How to make your prayers express emotions, hopes and dreams with passion and variety.
Posted in , Jan 29, 2015
It’s happened to you. Please say it has. Please tell me I’m not the only one.
You’re spending a few moments in prayer. You close your eyes. Scrunch down a little in your seat. Fold your hands. You start praying, silently. And then, before long, without even realizing it, you’re thinking about the comment your coworker made yesterday.
What was that about? Did she realize how it sounded? Does she think I’m stupid? You remember, you’re supposed to be praying. You shake your head. Where was I? Oh yes… You get back on track, but your head sure is heavy. Moments later you open your eyes. Did I just fall asleep?
Maybe it’s just me. Maybe I’m the only one who is often distracted, even somnolent, in times of private prayer. If that’s the case, then…well, never mind. But if you’re anything like me, please accept my sympathies–and also consider praying aloud.

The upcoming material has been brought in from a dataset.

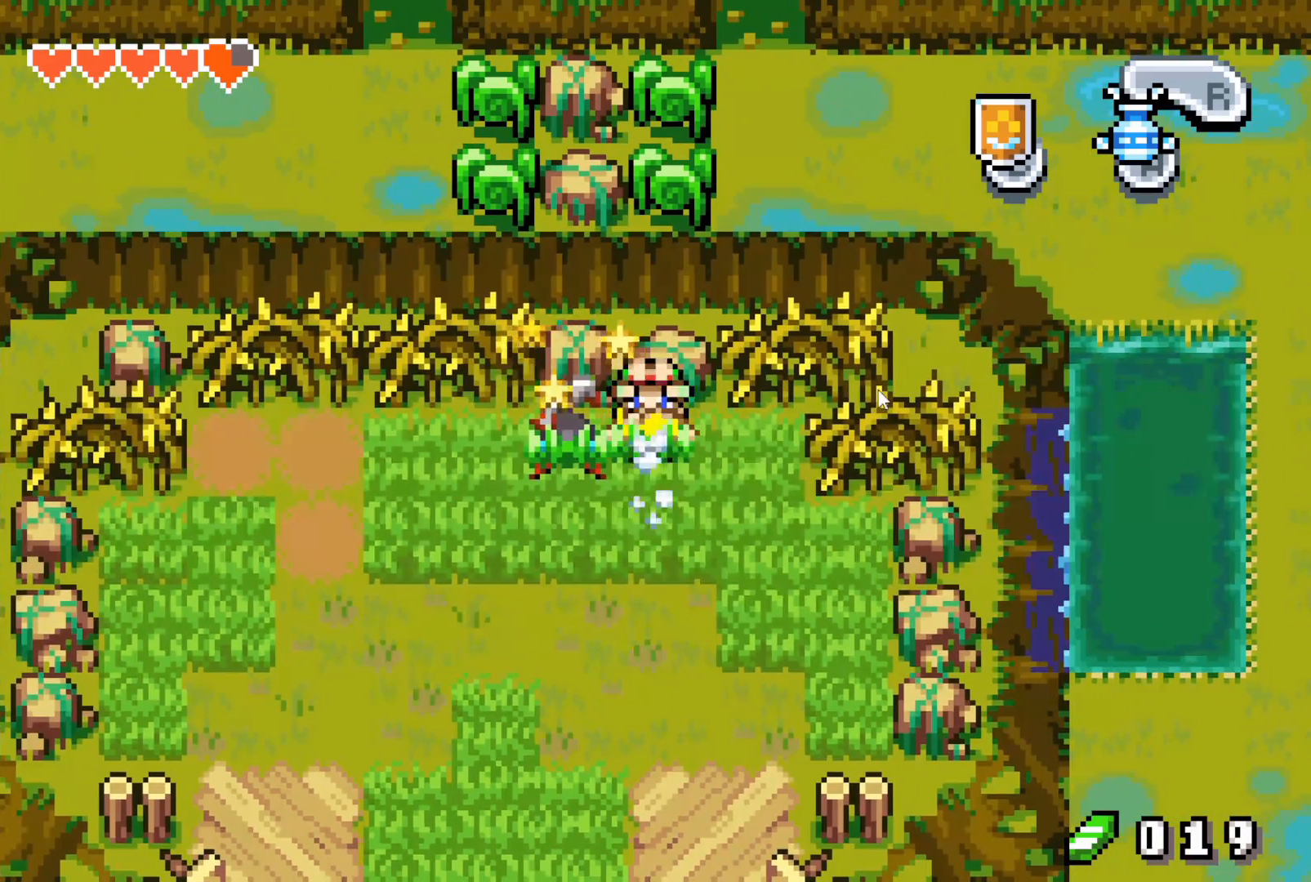
{"buttons": ["DPAD_RIGHT"], "events": []}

That’s right, aloud. In times of personal prayer, when it’s just you and God.
Why would you do that? I can think of four good reasons to pray aloud:
1. Praying aloud helps you focus.
Sure, God hears your silent prayers. He examines your heart; He knows your thoughts no matter where you are (see Psalm 139:1-2). Praying aloud doesn’t affect His hearing, one way or the other. But it does affect your thinking.
It is much easier to stay focused when you pray aloud; the act of speaking aloud helps you stay on track. And, while it is still possible to fall asleep while you’re speaking (my wife does it all the time), it is less likely.
2. Praying aloud helps you express yourself
I don’t know about you, but most of my silent thoughts and prayers have only one volume: Silence. But when I pray aloud, my prayers express my emotions and hopes and dreams with much more passion and variety.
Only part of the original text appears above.